Start of Document excerpt

Rationale and Strategy



During the 19th and early 20th centuries, when “First World” agriculture was still a primitive affair, farmers in the US, Canada and Australia invented and disseminated through farming magazines designs and instructions for easy-to-build devices that made farming easier, more efficient, and more profitable, thereby leading to better lives for their families and communities. These tools - cultivators, water filters for cisterns, drip irrigation, and so on - are still being developed today by NGOs and Appropriate Technology buffs, as well as by farmers and artisans themselves (see the Examples page). One great example is the organization founded by Paul Polak, which simplified a drip irrigation design in order to make it accessible to farmers at the bottom - who indeed have improved their lives with it. <<Interview>>

Piclopedia will make these inventions and instructions on how to build them widely available to developing world farmers and artisans. Step one is to transform the old drawings and instructions into explicit pictorial plans that anyone can follow irrespective of language and literacy, and to put them on the Piclopedia.org website.

End of Document excerpt
Start of Dataset excerpts

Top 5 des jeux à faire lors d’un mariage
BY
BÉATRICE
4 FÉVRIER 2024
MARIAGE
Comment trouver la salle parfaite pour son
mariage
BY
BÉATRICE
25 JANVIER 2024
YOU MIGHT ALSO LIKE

End of Dataset excerpts
Start of Dataset excerpts

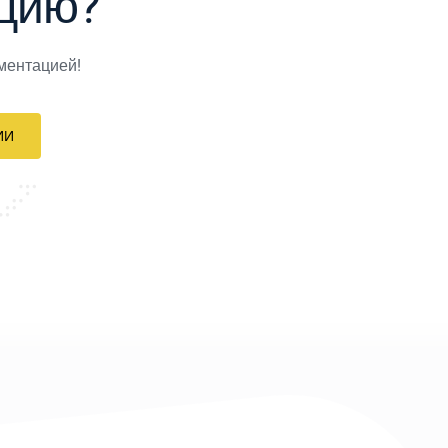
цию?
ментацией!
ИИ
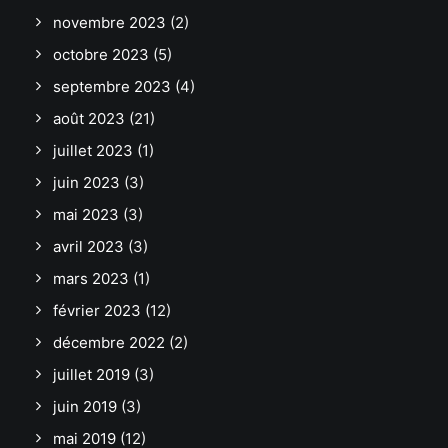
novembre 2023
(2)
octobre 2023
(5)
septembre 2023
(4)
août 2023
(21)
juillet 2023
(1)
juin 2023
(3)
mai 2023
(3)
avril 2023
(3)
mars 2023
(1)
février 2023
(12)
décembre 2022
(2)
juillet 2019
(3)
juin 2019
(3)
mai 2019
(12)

End of Dataset excerpts
Start of Dataset excerpts

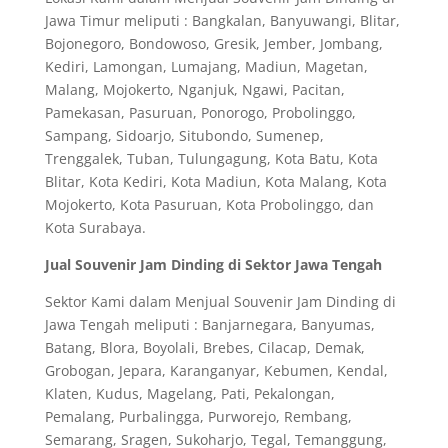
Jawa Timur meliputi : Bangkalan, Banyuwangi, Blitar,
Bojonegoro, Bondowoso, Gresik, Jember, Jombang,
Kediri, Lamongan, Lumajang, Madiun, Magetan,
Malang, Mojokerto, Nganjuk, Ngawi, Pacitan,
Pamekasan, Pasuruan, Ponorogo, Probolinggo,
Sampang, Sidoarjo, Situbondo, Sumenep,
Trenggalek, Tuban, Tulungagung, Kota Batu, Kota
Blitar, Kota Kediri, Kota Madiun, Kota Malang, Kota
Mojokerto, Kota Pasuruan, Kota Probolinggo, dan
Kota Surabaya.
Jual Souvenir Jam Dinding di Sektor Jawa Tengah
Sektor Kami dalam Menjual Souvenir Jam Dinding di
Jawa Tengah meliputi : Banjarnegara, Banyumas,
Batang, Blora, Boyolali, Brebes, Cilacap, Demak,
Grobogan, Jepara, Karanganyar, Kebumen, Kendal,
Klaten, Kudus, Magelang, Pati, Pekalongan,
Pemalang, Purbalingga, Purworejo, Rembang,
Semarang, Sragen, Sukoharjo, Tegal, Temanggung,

End of Dataset excerpts

### Aim of the task
Continue the Piclopedia rationale text, starting right after its last sentence.

### Response
Step two is to provide local Piclopedia activists/partners the wherewithal to compose loose-leaf binders of the laminated designs/instructions that are appropriate and popular in their regions, and to distribute the binders to, e.g., schoolteachers in villages. The schoolteachers would become lending librarians of the designs/instructions.

Step three is to make it possible for farmers to provide feedback in their own languages. They will be able to describe how they adapted designs to their locally available materials, their proper use, and share ideas and knowledge in other areas, including animal husbandry, crop practices, or whatever they in their collective experience consider relevant and important. 

There also exists the possibility of technological convergence between our efforts here and the various new technologies that are rapidly spreading in the developing world, including cell phones with big screens capable of displaying diagrams, photos, and videos; PDAs; and $100 laptops. Piclopedia may also be able to hitch a ride on other information creation/distribution services such as
eGranary, a 500GB repository of educational material that frees universities in the developing world from needing to pay for bandwidth, and Digital Green, a participatory framework for agricultural extension backed by Microsoft Research-India.

These are just a few ideas; I'm positive that many more will be generated. My vision is that this will be a completely open-source project, with only loose supervision to maintain quality, strategic direction, preserve finished products, and reduce unnecessary duplication of effort.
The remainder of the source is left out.